Things you need to know about Coronavirus that other people don’t tell you, and what you should do now:
- Make sure you have a working digital thermometer and a spare battery for it. (Our NHS advice has been that you don’t need a thermometer because you can tell when you have temperature by being hot on the forehead or back.) In hindsight, right at the beginning I think Chris’s temperature was dangerously high – perhaps he should’ve even gone to hospital at that point. It was still at 39 when he was recovering. Due to not actually being able to see him, I didn’t realise how bad it was and a thermometer would’ve either reassured us or told us it was time to take action.
- Stock up on paracetamol when you can find it. (Tescos here is still sold out.) I assume if you don’t have enough and you call your doctor, they can arrange delivery of some? We were lucky in that we travel to America frequently enough to buy it in large tubs so we had plenty. Paracetamol was vital and really helped his headaches and lower the temperature.
- Really truly drink plenty of water. It’s the sort of advice we’re given daily, so it’s the sort of thing you might not take seriously, but Chris thinks that drinking tonnes of water was vital in stopping the virus getting worse.
- If you start to show symptoms, buy an oximeter. And this is something I wish was common advice given on the internet. With all my googling it didn’t come up for me, but Chris found somewhere that told him to buy an oximeter because it measures the amount of oxygen in your blood. We didn’t know about this soon enough and Chris was already downstairs and feeling better by the time we ordered one. Mine reads at 97-98%, but Chris’s was only 88% then, but now up to 97%. Again, when you’re unsure how serious something is, it’s good to have a number that can help to tell you one way or the other. If Chris’s oxygen levels in his blood were dangerously low, we would’ve known it was time to ring that ambulance.

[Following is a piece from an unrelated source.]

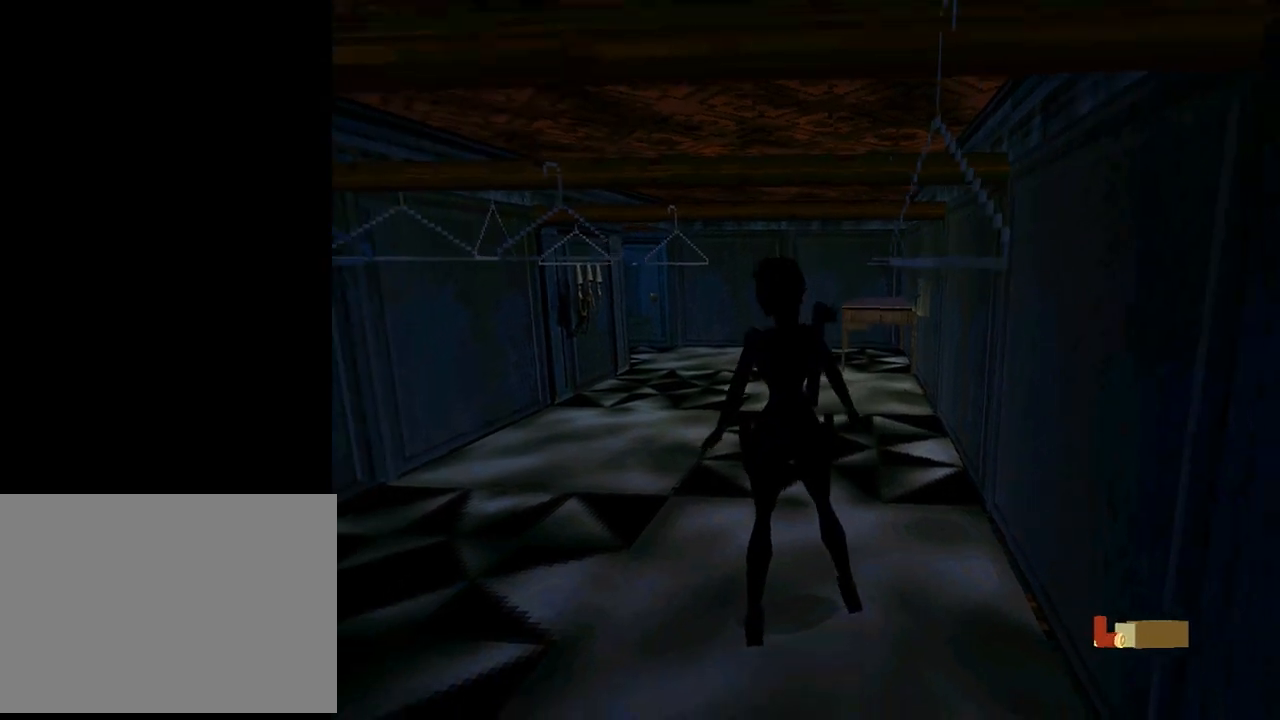
{"buttons": ["L1", "DPAD_LEFT"], "left_stick": "center", "events": [[400, "L1", "down"]]}
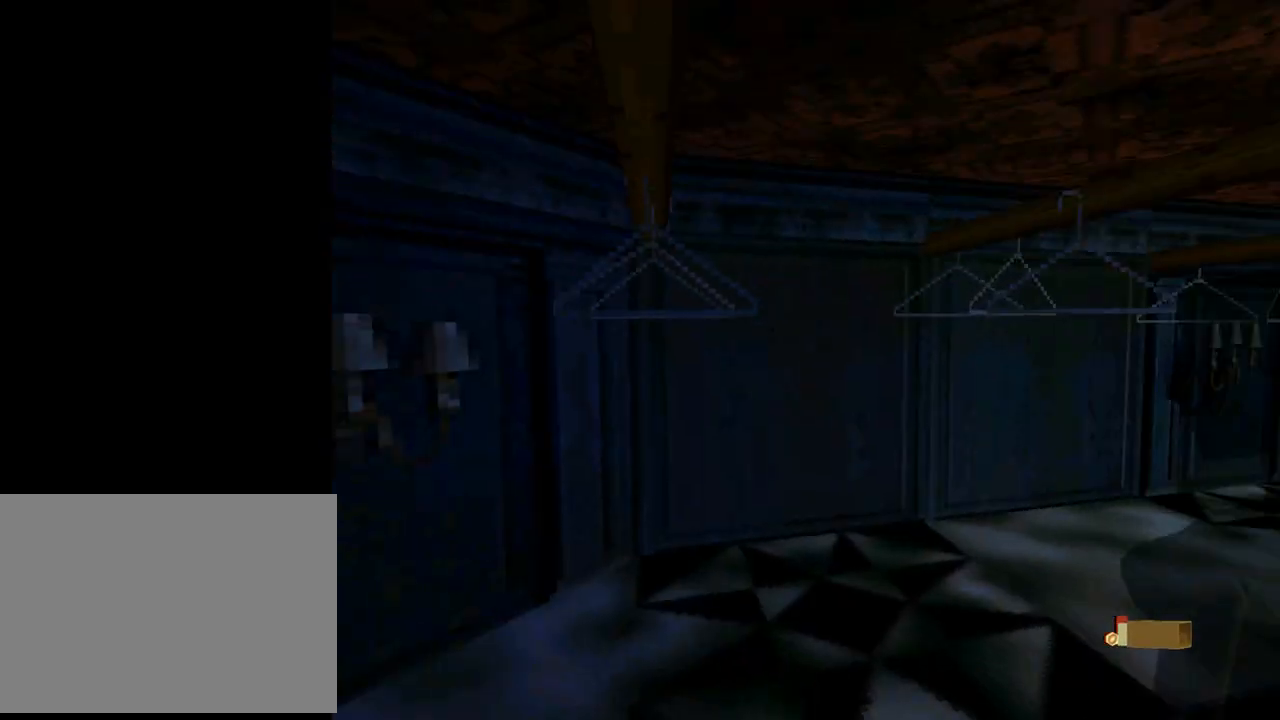
{"buttons": ["L1", "DPAD_LEFT"], "left_stick": "center", "events": []}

- If you can afford it, buy some oxygen. I have to be honest here, it didn’t even occur to me that you could buy oxygen until Chris’s employer kindly bought us some. Unfortunately the delivery took too long, but Chris tells me now that he probably did need it.
- Sort out the practicalities the minute you get symptoms if you haven’t done this already. On the first couple of days we joked that I would need to know how to get into his laptop and e-mail to sort out half of our household stuff now that none of it is on paper. Although I mentioned it seriously a few times later on, and he said he was going to – in the end he never actually sorted it out. I suppose it would’ve been the admittance of the worst case scenario; plus the fact that he didn’t have the energy to do that sort of thing later on. In that hypothetical worst case scenario that would have made things difficult.
- If you aren’t sleeping in a room near to the person in your household with the Coronavirus, then buy a baby monitor. I checked that Chris had something heavy he could bang against the radiator if he needed me and couldn’t phone.
So that’s that! It turns out I’m pretty crap in a crisis and feel guilty for not buying a thermometer sooner; finding out about the oximeter or buy a can of oxygen – I hadn’t even thought of the baby monitor idea (that was a friends’) as that would’ve helped me sleep a bit easier (at least after he’d got over the bad bit of the night). So lesson learned: don’t come to me in an emergency; I’m more likely to stick my head in the sand and pretend it’s not happening than be much use! But that’s the point of this blog post, so hopefully it can be of help to someone else now. But even better, hopefully soon no-one will need it.